I'm studying ML in class and I've run into a homework problem I am stuck on. I've spent all day yesterday searching but made little progress and we did not talk about this in class, so I am hoping you guys can help me.

We are given:

datatype which = STRING of string | INT of int

Part 1. We are told we need to create another datatype named whichTree for a binary tree containing the values of type which where data is only at the leaves of the tree.

Part 2. We need to create a whichSearch function having type whichTree -> int -> bool returning true or false based on whether the int is in the tree.

This is what I have so far:

datatype which = STRING of string | INT of int;
datatype whichTree = Empty | Node of int*whichTree*whichTree;

val t1 = Node(6, Node(4,Empty,Empty), Node(15, Node(11,Empty,Empty), Node(24,Empty,Empty)));
val t2 = Node(157,Empty,Empty);
val t3 = Node(102,t1,t2);

fun whichSearch (i, Empty) = false
| whichSearch (i, Node(entry, left, right)) =
    if i = entry then true
    else whichSearch (i, left)
    orelse whichSearch (i, right);

The problem I am now facing is this:

  1. My whichTree does not contain the type which. I am not sure how I can fix that.
  2. I should have my whichSearch function of type whichTree -> int -> bool but it is int * whichTree -> bool and am working on trying to figure out how to fix things. I am not sure how I would go about fixing this as I have to specify a value for i in whichSearch to search for. I'm searching on this but any tips would be great.

Can anyone help? If so thank you! And thank you to the guys who already responded.

Was it helpful?

Solution

Based on what you've come up with, I think I should point out a few rules in the Standard-ML language that you are breaking, which I hope will make it easier for you to procede:

  • Each name you introduce, be it a type, function or variable, can only mean one thing (as long as they are in the same scope in the program).

    • You break this by first defining a datatype which and then defining a function by the same name.
    • You also break it by first defining a datatype whichTree and then defining another datatype by the same name.
    • You actually also break it on the 3rd line, by introducing two new datatype constructors (STRING and INT) that were already introduced on the 1st line. Remember that when you use these datatype declarations, you're not only defining a type name but also the constructors for the type.
  • If you wish to introduce a datatype constructor taking two parameters, which it looks as though you want to do on line 3, you should use an asterisk * between the types, not the arrow operator ->.
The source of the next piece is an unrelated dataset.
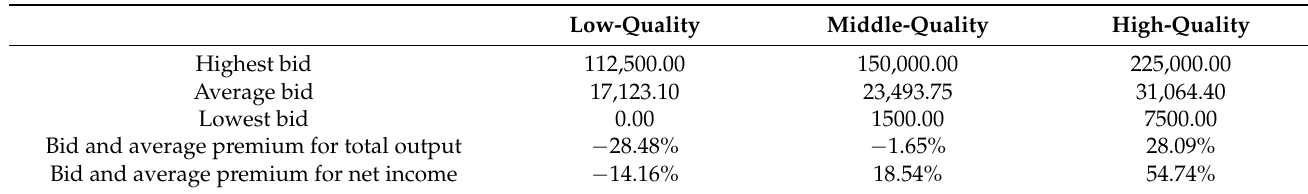
Table 5. Basic situation of auction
I would also agree with Victor, you should think in general terms about what a binary tree actually is, conceptually. Then translate this into Standard-ML.


Edit after the code in the question was rewritten: Your new code is much better. As you point out, you stand now with two questions:

  1. How do you make the tree a tree of which values? Well, your tree is currently a tree of int values, so doesn't it make sense that you should change int for which? But you also state that your tree datatype should be "a binary tree containing the values of type "which" where data is only at the leaves of the tree". This is distinct from what you've currently coded, which keeps an int at every non-leaf node. The non-leaf nodes are determined by the recursive case in the datatype declaration, while the leaf nodes are determined by the non-recursive case.

  2. A function of type (A * B) -> C (where A, B and C are types) can be rewritten to be of type A -> B -> C. Both are valid and usable in Standard-ML, but the second form is usually preferred in functional programming languages because it allows a technique known as currying, which means "partial function application". To make the change, you basically write parameters in a different way: Instead of myFunction(a, b), you write myFunction a b -- both where you define the function and where you use it.

Note that I suggest you handle point 2 later, first focus on getting the datatypes correct and getting a working search function, then you can change its type when you know it's otherwise correct.

OTHER TIPS

Forget about ML. Using pen and paper (or marker and white board), can you explain how a binary tree containing your data in the leaves would look like? Can you explain in broad terms how you would search for an element in the tree? (hint: a search needs to traverse nodes by deciding whether to go left or right, so you need to keep some information in the tree nodes to help the search algorithm decide).

Once you ave the representation and algorithms laid out as english sentences, translating them to SML will be easier.